Hedefimiz budur. Kıbrıs sorunundan ümidimizi kestik de, askerliği hiç olmazsa biraz daha düşürelim mi diyoruz? Bu konumuz değildir. Sürenin düşürülmesinden tabii ki gençler ve aileleri memnun olur.”

“Çözüm isteyen bir Cumhurbaşkanı seçilecek”
Cumhurbaşkanlığı’na yeniden aday olup olmayacağı yönündeki soruları da yanıtlayan Talat, 2015 yılında çözüm isteyen, bunun için samimiyetle görev alacak birinin cumhurbaşkanı olacağını söyledi.  Talat, “Tüm kalbimle inanıyorum ki, Kıbrıs sorunu uzun boylu devam etmeyecek. Bu sorun çözülecek. Bu sorunu çözecek bir Kıbrıslı Türk lider, 2015’de gelecek. Kim olacağı önemli değil. Ama çözüm isteyen, buna samimiyetle bağlı, bunun için her türlü çabayı ortaya koyacak bir Kıbrıslı Türk Lider 2015’de Cumhurbaşkanı olacak” diye konuştu.

“AKP yanlısı konuşuyor dediler…”
AKP tarafında olmakla suçlandığı açıklamalarına yönelik eleştirileri de yanıtlayan Talat, şu ifadeleri kullandı:
“Kıbrıs’a yönelik Türkiye’deki siyasi güçlerin faaliyetleri buranın davetkar tavırları nedeniyle olmaktadır.
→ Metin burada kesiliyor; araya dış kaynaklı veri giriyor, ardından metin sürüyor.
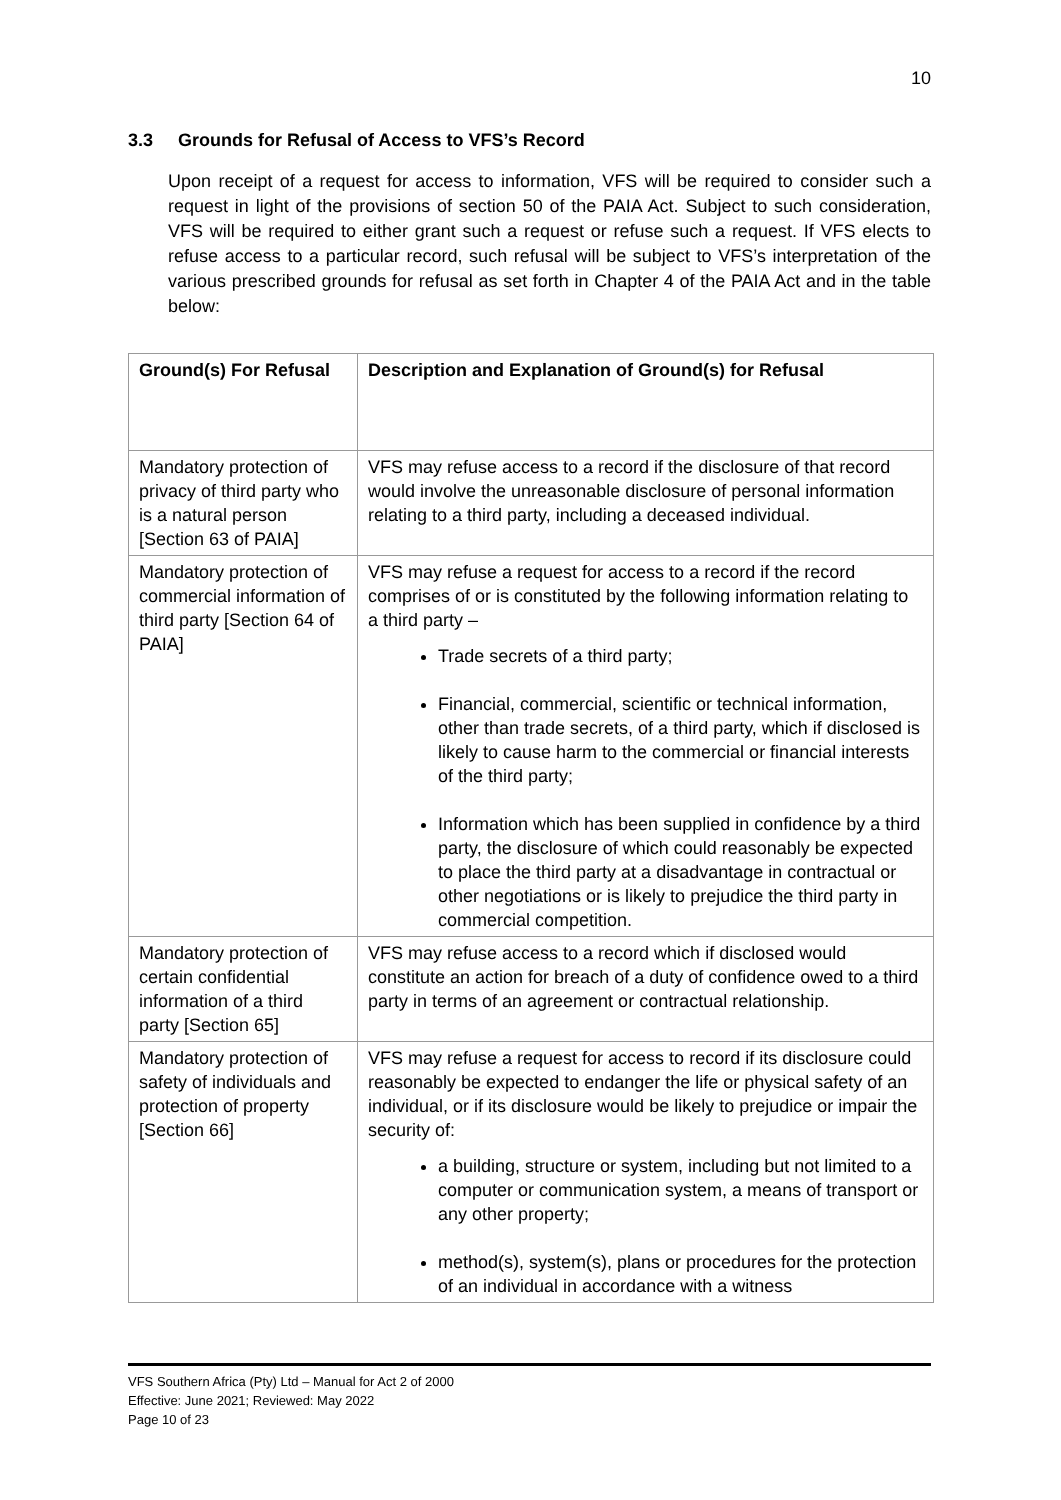10
3.3 Grounds for Refusal of Access to VFS’s Record
Upon receipt of a request for access to information, VFS will be required to consider such a request in light of the provisions of section 50 of the PAIA Act. Subject to such consideration, VFS will be required to either grant such a request or refuse such a request. If VFS elects to refuse access to a particular record, such refusal will be subject to VFS’s interpretation of the various prescribed grounds for refusal as set forth in Chapter 4 of the PAIA Act and in the table below:
| Ground(s) For Refusal | Description and Explanation of Ground(s) for Refusal |
| --- | --- |
| Mandatory protection of privacy of third party who is a natural person [Section 63 of PAIA] | VFS may refuse access to a record if the disclosure of that record would involve the unreasonable disclosure of personal information relating to a third party, including a deceased individual. |
| Mandatory protection of commercial information of third party [Section 64 of PAIA] | VFS may refuse a request for access to a record if the record comprises of or is constituted by the following information relating to a third party – Trade secrets of a third party; Financial, commercial, scientific or technical information, other than trade secrets, of a third party, which if disclosed is likely to cause harm to the commercial or financial interests of the third party; Information which has been supplied in confidence by a third party, the disclosure of which could reasonably be expected to place the third party at a disadvantage in contractual or other negotiations or is likely to prejudice the third party in commercial competition. |
| Mandatory protection of certain confidential information of a third party [Section 65] | VFS may refuse access to a record which if disclosed would constitute an action for breach of a duty of confidence owed to a third party in terms of an agreement or contractual relationship. |
| Mandatory protection of safety of individuals and protection of property [Section 66] | VFS may refuse a request for access to record if its disclosure could reasonably be expected to endanger the life or physical safety of an individual, or if its disclosure would be likely to prejudice or impair the security of: a building, structure or system, including but not limited to a computer or communication system, a means of transport or any other property; method(s), system(s), plans or procedures for the protection of an individual in accordance with a witness |
VFS Southern Africa (Pty) Ltd – Manual for Act 2 of 2000
Effective: June 2021; Reviewed: May 2022
Page 10 of 23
UBP, Kıbrıs Türkü’nün siyasi iradesini temsil edemedi. Her şeyi Türkiye’den bekledi ve istedi.
Sonuç itibarı ile de her şeyimize Türkiye’yi karıştırdı. Bunu yapan UBP Hükümetidir. CTP’nin hükümette olduğu dönemde bu yoktu, bu kadar karışmacılık yoktu. Öncelikle biz kendimize bakalım. Eleştirilecek birçok icraatı olmakla birlikte, sol kesimlerin en büyük şikayet konusu olan askeri vesayet sistemini kaldıran da AKP’dir.
Olumsuz görülen uygulamaları ile eleştirirken, olumlu görülen uygulamalarını da takdir etmek lazımdır. Kıbrıs sorununda Türkiye’nin 50 yıllık siyasetini değiştiren AKP’dir. Bunu takdir etmeye gerek yok mu yani?
Ben Türkiye’nin Kıbrıs Türkü ile ilişkili, lehte olan uygulamalarını destekledim. Benim kabahatim bu, bunu destekledim diye bazı çevreler AKP destekçisidir dediler. İlgisi yok. Kıbrıs Türkü’ne uyum sağlamayan politikalarını da eleştirdim.
Ama bir sivil toplum örgütü temsilcisi olarak değil, 2. Cumhurbaşkanı gibi eleştirdim. Fark budur. Benim eleştirilerim keskin olamaz, makul ve ilişkileri bozmayacak şekilde olmak zorundadır. Herkes kendi rolünü bilmelidir.”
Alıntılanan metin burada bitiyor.